A judge has dismissed a federal lawsuit brought against two Oklahoma tribes over the legality of gaming compacts they signed with the governor in 2020.
U.S. District Judge Timothy J. Kelly on Wednesday granted motions to dismiss a lawsuit brought against representatives of the United Keetoowah Band of Cherokee Indians and the Kialegee Tribal Town over the Class III gaming compacts they signed with Gov. Kevin Stitt.
Four other Oklahoma tribes that filed the lawsuit in August 2020 did not have standing to challenge gaming compacts approved between the two tribes and Stitt, Kelly ruled.
The ruling leaves in place the portion of the lawsuit that challenged similar compacts approved by Stitt with the Comanche Nation and Otoe-Missouria Tribe of Indians.
The Cherokee, Chickasaw, Choctaw and Citizen Band of Potawatomi tribal nations filed the lawsuit against the U.S. Department of Interior and representatives for the four compacting tribes — United Keetoowah Band of Cherokee Indians, Kialegee Tribal Town, Comanche Nation and Otoe-Missouria nations — after Stitt approved gaming deals with them.

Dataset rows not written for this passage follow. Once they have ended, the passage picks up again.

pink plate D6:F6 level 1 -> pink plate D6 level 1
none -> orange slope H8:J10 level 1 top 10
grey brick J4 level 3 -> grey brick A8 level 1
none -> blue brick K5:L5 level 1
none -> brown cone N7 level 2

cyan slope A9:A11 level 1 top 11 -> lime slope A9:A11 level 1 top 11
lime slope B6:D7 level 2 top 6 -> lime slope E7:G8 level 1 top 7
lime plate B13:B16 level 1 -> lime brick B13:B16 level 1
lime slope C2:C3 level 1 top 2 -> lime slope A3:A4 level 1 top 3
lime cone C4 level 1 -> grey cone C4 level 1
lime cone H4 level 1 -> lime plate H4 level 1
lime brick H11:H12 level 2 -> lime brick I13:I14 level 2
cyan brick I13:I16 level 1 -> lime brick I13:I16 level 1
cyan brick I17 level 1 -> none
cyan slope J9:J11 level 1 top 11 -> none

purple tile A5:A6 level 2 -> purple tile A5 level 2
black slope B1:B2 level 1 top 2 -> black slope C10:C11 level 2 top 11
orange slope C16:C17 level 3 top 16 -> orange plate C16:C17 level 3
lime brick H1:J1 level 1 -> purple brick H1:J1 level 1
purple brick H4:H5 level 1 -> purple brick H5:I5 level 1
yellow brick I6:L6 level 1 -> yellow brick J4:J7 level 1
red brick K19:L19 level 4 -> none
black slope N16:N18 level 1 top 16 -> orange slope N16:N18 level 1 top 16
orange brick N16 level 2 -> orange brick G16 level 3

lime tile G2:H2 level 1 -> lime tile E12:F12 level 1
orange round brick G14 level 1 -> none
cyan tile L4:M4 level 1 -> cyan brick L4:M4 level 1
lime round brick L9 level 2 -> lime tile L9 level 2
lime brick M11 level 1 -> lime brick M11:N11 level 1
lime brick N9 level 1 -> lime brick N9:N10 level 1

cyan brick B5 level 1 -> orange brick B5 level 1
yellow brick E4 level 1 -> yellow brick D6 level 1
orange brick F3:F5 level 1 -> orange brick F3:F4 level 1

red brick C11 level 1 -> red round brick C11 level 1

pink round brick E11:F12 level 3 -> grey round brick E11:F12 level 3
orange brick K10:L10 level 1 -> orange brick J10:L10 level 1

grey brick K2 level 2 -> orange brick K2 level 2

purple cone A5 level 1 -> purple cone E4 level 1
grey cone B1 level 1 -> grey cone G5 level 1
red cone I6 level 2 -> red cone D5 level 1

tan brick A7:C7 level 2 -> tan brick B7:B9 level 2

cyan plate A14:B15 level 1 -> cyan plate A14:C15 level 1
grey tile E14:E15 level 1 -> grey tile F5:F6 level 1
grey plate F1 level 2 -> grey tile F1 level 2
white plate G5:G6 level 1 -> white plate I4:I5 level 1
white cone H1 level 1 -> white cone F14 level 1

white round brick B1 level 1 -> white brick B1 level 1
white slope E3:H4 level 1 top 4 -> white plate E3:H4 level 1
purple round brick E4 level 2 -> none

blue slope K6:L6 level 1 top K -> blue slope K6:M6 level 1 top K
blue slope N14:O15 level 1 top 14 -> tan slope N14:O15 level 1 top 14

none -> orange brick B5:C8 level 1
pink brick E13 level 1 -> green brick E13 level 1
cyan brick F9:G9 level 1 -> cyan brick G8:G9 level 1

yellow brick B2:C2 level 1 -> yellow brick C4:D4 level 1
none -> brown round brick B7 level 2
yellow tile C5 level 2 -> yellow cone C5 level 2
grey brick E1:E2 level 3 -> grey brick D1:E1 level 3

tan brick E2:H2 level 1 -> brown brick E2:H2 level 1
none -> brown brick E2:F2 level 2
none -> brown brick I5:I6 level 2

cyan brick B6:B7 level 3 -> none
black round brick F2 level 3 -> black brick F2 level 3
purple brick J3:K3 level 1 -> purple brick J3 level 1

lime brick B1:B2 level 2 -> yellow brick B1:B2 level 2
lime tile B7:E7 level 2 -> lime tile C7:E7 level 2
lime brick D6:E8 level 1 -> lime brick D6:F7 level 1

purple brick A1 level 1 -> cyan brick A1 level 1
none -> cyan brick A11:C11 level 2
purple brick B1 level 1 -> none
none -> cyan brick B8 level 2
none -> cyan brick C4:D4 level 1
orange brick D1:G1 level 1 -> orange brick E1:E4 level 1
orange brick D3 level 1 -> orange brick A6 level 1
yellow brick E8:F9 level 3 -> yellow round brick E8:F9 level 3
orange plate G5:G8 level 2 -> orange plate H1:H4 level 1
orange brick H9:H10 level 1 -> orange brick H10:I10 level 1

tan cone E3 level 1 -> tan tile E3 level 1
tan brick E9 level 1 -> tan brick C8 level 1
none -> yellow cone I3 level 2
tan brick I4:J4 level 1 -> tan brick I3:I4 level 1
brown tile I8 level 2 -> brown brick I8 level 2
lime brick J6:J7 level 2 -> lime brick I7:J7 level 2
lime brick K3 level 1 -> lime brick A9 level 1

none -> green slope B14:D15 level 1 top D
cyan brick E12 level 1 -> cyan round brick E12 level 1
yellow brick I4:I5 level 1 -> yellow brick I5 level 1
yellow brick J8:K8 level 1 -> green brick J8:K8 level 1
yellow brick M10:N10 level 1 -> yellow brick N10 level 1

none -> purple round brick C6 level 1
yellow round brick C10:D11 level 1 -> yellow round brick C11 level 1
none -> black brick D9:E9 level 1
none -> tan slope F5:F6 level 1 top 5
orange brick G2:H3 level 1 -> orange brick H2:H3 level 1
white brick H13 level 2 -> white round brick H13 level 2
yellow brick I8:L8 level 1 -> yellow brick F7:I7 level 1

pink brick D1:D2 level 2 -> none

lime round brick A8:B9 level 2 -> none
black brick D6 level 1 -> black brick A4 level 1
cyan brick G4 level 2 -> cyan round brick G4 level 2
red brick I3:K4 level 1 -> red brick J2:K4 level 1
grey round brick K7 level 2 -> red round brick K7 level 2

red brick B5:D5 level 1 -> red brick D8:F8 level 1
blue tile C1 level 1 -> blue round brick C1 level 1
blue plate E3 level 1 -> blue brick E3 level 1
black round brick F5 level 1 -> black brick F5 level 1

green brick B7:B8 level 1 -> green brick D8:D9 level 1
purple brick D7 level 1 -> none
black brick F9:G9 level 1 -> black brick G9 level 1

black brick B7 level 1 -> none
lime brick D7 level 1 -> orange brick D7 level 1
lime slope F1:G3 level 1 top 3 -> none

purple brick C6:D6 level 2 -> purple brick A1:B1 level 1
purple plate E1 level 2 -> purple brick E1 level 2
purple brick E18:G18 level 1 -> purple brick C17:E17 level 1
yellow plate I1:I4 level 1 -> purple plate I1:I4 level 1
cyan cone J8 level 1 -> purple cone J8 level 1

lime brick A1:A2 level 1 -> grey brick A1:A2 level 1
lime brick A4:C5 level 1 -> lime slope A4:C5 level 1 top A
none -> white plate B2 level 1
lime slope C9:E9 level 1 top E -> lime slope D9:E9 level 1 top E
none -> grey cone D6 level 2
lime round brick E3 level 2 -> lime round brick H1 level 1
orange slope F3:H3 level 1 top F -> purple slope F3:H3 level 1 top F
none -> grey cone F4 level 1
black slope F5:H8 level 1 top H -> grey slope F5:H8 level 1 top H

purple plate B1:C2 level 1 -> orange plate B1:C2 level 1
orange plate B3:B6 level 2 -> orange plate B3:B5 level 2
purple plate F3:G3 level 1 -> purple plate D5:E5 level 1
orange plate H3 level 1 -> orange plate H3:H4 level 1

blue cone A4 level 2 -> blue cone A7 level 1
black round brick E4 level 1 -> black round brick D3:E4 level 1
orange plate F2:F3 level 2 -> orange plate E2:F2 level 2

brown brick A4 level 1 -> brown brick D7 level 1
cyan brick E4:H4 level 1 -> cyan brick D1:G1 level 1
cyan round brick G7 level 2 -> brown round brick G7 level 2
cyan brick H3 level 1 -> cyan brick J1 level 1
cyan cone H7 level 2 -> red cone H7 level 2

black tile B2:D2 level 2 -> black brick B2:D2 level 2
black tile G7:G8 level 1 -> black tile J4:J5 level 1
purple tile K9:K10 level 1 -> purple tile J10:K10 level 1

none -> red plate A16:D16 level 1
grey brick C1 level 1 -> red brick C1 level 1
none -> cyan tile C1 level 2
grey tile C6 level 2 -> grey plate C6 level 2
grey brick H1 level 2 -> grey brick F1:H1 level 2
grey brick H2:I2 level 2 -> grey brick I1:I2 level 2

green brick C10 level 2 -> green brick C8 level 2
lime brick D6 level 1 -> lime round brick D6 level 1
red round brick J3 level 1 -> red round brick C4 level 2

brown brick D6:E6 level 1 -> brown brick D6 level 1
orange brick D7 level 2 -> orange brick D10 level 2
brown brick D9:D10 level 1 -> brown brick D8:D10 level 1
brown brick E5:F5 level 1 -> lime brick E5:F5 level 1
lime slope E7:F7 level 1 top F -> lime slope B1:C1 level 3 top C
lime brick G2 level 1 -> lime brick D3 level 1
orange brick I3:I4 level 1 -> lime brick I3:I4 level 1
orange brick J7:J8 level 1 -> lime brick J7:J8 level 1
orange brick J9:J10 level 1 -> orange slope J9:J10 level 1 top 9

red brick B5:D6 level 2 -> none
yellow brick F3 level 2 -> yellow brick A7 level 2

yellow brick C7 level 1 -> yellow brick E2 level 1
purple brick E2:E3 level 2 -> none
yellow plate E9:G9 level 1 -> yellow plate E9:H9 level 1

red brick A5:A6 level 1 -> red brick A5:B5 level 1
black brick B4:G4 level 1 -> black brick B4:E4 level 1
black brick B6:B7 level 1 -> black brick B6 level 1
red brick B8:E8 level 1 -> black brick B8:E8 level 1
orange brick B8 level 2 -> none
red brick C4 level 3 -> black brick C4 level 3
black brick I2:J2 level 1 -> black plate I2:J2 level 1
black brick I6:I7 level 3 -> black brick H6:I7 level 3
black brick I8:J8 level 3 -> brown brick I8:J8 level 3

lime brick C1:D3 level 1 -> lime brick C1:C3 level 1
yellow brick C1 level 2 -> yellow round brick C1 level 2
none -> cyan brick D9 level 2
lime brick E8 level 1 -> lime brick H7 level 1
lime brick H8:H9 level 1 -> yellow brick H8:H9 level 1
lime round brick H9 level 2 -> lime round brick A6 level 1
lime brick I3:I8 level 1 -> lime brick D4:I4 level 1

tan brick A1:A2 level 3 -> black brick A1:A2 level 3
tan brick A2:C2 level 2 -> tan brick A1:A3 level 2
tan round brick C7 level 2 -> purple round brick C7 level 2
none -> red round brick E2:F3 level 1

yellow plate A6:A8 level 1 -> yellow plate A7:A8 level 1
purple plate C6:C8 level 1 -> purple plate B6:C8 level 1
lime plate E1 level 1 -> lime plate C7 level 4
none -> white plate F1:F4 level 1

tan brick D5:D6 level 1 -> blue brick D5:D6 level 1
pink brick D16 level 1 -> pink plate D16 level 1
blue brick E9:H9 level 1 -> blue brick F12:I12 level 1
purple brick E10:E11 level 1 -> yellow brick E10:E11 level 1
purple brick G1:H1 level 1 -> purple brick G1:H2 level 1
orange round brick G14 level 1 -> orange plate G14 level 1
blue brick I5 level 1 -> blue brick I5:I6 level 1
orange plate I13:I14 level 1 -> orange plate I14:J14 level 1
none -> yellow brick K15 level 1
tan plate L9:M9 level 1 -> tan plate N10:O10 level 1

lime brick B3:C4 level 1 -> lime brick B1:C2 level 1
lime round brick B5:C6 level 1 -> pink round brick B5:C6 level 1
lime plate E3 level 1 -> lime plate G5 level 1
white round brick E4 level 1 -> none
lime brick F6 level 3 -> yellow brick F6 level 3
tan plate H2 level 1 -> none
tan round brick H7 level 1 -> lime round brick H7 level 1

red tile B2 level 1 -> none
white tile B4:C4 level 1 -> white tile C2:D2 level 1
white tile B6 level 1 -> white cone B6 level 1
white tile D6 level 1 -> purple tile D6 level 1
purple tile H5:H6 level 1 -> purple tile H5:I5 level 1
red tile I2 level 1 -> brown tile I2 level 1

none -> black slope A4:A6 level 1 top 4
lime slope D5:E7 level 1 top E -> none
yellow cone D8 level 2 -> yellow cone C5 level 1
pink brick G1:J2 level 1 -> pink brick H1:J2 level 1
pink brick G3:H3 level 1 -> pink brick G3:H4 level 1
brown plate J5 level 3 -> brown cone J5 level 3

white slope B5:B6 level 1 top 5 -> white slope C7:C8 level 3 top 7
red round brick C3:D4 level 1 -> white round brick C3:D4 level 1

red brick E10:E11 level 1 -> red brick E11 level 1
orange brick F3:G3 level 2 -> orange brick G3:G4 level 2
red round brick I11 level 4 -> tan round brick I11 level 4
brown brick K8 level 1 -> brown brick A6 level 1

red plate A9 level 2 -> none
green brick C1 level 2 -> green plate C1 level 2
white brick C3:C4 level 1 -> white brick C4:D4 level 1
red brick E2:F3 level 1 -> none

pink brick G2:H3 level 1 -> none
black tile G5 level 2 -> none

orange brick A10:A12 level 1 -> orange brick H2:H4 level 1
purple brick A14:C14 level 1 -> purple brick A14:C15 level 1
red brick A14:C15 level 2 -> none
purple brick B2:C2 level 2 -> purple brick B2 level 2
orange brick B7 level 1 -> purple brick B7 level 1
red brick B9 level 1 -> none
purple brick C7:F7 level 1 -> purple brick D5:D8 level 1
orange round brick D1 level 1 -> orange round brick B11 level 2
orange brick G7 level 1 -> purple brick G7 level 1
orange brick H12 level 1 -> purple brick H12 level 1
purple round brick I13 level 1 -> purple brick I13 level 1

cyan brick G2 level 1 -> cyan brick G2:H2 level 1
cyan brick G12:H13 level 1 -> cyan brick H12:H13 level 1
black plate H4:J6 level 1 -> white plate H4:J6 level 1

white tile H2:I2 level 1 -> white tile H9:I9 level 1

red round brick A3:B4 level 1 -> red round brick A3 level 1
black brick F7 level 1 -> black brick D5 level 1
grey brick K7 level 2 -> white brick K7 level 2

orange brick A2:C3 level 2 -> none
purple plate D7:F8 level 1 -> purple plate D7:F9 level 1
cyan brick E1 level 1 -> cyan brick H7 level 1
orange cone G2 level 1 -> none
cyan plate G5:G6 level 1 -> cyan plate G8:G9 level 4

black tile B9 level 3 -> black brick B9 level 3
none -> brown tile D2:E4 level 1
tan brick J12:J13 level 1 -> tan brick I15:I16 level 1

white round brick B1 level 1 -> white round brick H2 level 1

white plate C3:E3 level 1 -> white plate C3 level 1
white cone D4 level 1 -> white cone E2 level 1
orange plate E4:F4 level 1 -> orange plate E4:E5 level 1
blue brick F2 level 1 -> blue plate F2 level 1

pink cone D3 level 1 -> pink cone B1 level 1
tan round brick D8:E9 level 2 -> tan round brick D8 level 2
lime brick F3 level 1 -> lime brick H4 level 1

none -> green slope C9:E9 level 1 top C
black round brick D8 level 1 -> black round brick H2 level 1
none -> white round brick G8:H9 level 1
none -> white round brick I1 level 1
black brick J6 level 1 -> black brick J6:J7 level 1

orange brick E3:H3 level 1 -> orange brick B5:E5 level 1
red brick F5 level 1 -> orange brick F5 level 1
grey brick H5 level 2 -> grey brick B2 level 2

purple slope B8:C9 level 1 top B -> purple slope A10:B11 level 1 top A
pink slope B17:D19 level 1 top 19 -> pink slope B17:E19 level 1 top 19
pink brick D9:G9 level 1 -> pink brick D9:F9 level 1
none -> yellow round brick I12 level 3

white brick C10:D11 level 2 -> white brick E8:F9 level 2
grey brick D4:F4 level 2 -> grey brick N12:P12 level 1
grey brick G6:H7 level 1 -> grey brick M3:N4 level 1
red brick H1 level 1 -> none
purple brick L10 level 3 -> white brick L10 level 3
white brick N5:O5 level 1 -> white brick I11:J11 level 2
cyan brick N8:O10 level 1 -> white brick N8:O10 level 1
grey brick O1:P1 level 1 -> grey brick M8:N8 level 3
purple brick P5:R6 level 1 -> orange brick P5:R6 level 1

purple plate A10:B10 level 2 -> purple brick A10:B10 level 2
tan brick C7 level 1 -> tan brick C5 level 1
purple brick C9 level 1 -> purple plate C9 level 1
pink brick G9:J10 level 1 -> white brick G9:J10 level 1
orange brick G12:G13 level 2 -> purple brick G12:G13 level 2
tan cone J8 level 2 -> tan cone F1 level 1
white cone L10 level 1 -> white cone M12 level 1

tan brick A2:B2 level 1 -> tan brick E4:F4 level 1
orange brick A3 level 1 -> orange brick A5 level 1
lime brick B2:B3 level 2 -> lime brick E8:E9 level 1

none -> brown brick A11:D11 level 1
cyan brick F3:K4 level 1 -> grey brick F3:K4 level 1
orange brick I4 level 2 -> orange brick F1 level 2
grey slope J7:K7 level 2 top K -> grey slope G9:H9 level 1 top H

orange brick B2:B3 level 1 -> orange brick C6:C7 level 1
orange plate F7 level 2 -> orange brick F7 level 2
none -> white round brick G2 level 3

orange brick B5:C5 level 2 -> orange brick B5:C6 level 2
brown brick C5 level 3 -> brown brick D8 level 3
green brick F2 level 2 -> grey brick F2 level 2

The plaintiff tribes claimed those compacts were illegal because they didn’t follow the Oklahoma compacting legal process. The Oklahoma Supreme Court, in two separate rulings, backed those claims.
However, the U.S. Department of Interior approved the compacts through “inaction,” a provision that permits gaming deals to take effect without the Secretary of Interior taking any action on the issue for 45 days and publication in the Federal Register.
The new gaming compacts included several new aspects, including provisions that permitted sport betting for the Comanche and Otoe-Missouria tribes.
Kelly ruled that the four plaintiff tribes did not have standing to challenge the compacts signed between Stitt and the Kialegee Tribal Town and UKB tribes because the latter tribes currently don’t operate casinos.
Specifically, the judge ruled that the four larger tribes did not have standing to challenge the compacts involving the Kialegee Tribal Town and UKB tribes under illegal competition claims because the two tribes don’t operate casinos, despite announced plans to do so. The judge brushed aside claims the four tribes faced an “imminent” injury from the approval of the Kialegee Tribal Town and UKB compacts because they face a “substantial risk” of future illegal-competitive injury.
“Plaintiffs have plausibly alleged standing to bring counts one through eight of their operative complaint insofar as those counts challenge the Comanche Nation’s compact and the Otoe-Missouria Tribe’s compact,” the court said in its opinion. “But they have not plausibly alleged standing to bring counts one through eight of their operative complaint insofar as those counts challenge the United Keetoowah Band’s compact or the Kialegee Tribal Town’s compact.”